5 thoughts on “Generation Butthurt

  1. I totally agree with you!! We are living in a time where the climate is that we all have to agree or its bullying or not politically correct… even to the extent it is infringing on the right to free speech! I maintain that if someone wants the right to their opinion, then they must respect my right to my opinion- even if it differs from theirs. Thanks so much for this wonderful, honest post!!
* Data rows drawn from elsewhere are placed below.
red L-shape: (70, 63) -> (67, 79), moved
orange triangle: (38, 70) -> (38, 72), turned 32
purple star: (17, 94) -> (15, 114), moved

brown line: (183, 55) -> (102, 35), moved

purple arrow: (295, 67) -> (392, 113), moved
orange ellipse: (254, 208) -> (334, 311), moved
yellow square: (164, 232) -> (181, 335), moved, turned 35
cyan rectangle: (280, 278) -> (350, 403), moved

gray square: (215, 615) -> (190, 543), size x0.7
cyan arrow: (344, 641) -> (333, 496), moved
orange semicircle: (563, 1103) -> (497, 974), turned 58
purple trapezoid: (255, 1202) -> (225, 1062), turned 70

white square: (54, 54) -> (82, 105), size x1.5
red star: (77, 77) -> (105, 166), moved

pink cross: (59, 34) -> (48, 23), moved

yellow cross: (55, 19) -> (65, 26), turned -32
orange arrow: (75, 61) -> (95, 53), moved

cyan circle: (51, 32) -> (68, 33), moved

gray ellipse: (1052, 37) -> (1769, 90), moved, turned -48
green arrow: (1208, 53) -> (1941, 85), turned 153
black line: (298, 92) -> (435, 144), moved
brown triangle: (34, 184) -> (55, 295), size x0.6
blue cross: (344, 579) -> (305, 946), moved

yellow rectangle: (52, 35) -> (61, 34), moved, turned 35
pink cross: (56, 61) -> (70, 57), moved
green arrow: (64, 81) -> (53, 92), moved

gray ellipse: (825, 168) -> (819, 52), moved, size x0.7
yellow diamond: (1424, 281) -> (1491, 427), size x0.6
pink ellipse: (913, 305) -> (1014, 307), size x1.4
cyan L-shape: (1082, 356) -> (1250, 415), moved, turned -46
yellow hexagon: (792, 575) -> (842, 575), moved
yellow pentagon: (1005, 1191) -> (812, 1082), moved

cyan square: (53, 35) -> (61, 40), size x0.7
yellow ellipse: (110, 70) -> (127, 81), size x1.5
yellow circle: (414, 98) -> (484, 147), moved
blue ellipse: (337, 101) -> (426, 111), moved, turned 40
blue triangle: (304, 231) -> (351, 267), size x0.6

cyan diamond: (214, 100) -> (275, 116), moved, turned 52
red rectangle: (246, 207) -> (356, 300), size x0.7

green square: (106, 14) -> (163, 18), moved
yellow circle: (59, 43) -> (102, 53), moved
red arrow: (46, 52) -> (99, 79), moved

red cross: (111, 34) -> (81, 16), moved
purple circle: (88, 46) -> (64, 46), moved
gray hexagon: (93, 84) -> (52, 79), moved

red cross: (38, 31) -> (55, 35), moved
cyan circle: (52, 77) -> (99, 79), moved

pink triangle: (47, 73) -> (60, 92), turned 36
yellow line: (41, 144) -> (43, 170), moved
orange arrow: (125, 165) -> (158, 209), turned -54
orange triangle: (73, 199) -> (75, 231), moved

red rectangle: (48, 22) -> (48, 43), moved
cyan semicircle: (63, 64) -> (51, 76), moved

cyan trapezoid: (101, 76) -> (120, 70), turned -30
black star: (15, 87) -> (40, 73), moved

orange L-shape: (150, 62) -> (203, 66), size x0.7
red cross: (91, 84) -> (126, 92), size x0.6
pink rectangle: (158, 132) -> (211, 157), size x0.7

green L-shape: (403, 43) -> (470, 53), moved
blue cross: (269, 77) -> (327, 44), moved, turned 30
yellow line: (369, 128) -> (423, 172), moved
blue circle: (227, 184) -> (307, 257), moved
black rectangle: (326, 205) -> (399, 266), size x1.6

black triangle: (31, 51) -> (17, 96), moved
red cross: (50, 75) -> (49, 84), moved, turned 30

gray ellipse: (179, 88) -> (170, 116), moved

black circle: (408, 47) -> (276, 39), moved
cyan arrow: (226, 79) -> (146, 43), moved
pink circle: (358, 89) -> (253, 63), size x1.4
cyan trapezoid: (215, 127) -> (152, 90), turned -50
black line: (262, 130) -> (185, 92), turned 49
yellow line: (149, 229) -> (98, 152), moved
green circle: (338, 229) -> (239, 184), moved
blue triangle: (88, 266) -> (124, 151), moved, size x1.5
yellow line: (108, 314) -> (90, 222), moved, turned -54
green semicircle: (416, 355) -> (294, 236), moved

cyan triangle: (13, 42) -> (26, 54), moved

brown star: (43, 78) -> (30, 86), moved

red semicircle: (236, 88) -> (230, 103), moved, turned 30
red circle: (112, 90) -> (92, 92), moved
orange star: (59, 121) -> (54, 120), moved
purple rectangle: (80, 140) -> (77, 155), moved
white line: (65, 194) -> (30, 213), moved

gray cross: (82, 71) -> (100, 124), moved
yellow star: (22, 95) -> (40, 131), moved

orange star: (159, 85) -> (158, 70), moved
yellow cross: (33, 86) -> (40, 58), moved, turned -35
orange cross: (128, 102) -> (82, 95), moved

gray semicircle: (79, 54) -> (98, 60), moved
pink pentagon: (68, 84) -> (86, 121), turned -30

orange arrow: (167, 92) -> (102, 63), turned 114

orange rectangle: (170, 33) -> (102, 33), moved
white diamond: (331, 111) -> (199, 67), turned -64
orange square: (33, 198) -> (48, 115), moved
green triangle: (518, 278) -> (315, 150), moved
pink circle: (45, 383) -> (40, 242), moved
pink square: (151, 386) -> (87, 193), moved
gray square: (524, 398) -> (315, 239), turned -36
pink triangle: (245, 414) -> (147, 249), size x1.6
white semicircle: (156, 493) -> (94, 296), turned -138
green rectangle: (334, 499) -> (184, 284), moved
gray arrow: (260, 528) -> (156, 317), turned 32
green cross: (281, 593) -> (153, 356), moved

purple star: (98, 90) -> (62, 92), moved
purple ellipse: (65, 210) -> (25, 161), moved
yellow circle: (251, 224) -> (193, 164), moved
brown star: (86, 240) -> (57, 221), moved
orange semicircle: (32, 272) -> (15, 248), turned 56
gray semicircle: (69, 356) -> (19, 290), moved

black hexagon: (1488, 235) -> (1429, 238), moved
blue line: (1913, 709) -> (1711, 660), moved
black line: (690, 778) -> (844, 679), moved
  2. Haha! I totally agree! I am in a few singles groups on Facebook and people are always freaking out if others don’t have the same opinion. I thought by this age, most would be more understanding and able to move on, but it doesn’t seem like that’s the case.

    Liked by 1 person

  3. If you have rights, they come with responsibilities. The right to free speech comes with the responsibility to be polite and respectful rather than going out of your way to be a contentious twit.
    Difference of opinion is not bullying. Holding deep seated beliefs doesn’t make you a bigot. Jamming your point of view down the throats of others as a hobby makes you a complete pratt. If you can’t say anything nice, you should keep your bile to yourself. There’s enough hate in the world.